ACTIVITY: An exact copy of every entry is needed, without any of the pictures.

(DATA EXTRACTS Opens)

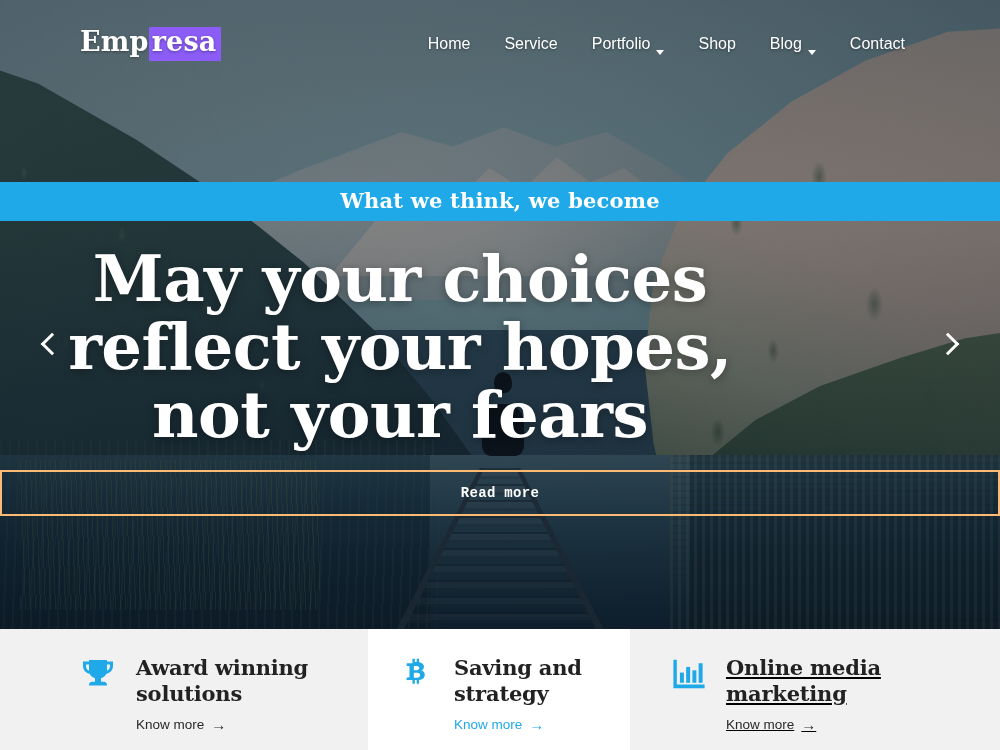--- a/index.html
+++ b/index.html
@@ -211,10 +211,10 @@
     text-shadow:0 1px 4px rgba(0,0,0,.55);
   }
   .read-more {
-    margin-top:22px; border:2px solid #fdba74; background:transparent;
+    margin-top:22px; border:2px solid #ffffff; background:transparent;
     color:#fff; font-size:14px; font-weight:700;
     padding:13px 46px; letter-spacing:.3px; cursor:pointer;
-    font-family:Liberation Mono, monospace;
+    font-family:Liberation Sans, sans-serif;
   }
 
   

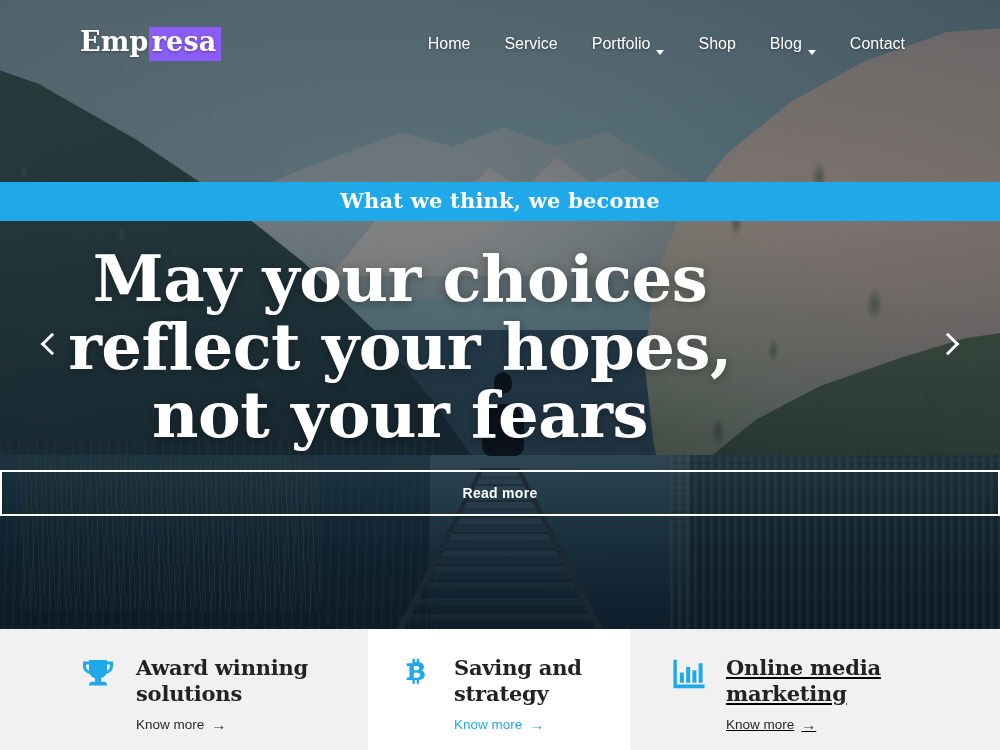--- a/index.html
+++ b/index.html
@@ -236,7 +236,7 @@
   .card { display:flex; align-items:flex-start; padding:26px 0 0 0; position:relative; }
   .card-1 { width:368px; background:#f1f1f1; padding-left:80px; }
   .card-2 { width:262px; background:#ffffff; padding-left:30px; }
-  .card-3 { width:370px; background:#f1f1f1; padding-left:40px;text-decoration:underline; }
+  .card-3 { width:370px; background:#f1f1f1; padding-left:40px; }
 
   .card-icon {
     width:46px; flex:0 0 46px; display:flex; align-items:flex-start;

(DATA EXTRACTS Closes)

SOLUTION:
--- a/index.html
+++ b/index.html
@@ -211,10 +211,10 @@
     text-shadow:0 1px 4px rgba(0,0,0,.55);
   }
   .read-more {
-    margin-top:22px; border:2px solid #fdba74; background:transparent;
+    margin-top:22px; border:2px solid #ffffff; background:transparent;
     color:#fff; font-size:14px; font-weight:700;
     padding:13px 46px; letter-spacing:.3px; cursor:pointer;
-    font-family:Liberation Mono, monospace;
+    font-family:Liberation Sans, sans-serif;
   }
 
   

--- a/index.html
+++ b/index.html
@@ -236,7 +236,7 @@
   .card { display:flex; align-items:flex-start; padding:26px 0 0 0; position:relative; }
   .card-1 { width:368px; background:#f1f1f1; padding-left:80px; }
   .card-2 { width:262px; background:#ffffff; padding-left:30px; }
-  .card-3 { width:370px; background:#f1f1f1; padding-left:40px;text-decoration:underline; }
+  .card-3 { width:370px; background:#f1f1f1; padding-left:40px; }
 
   .card-icon {
     width:46px; flex:0 0 46px; display:flex; align-items:flex-start;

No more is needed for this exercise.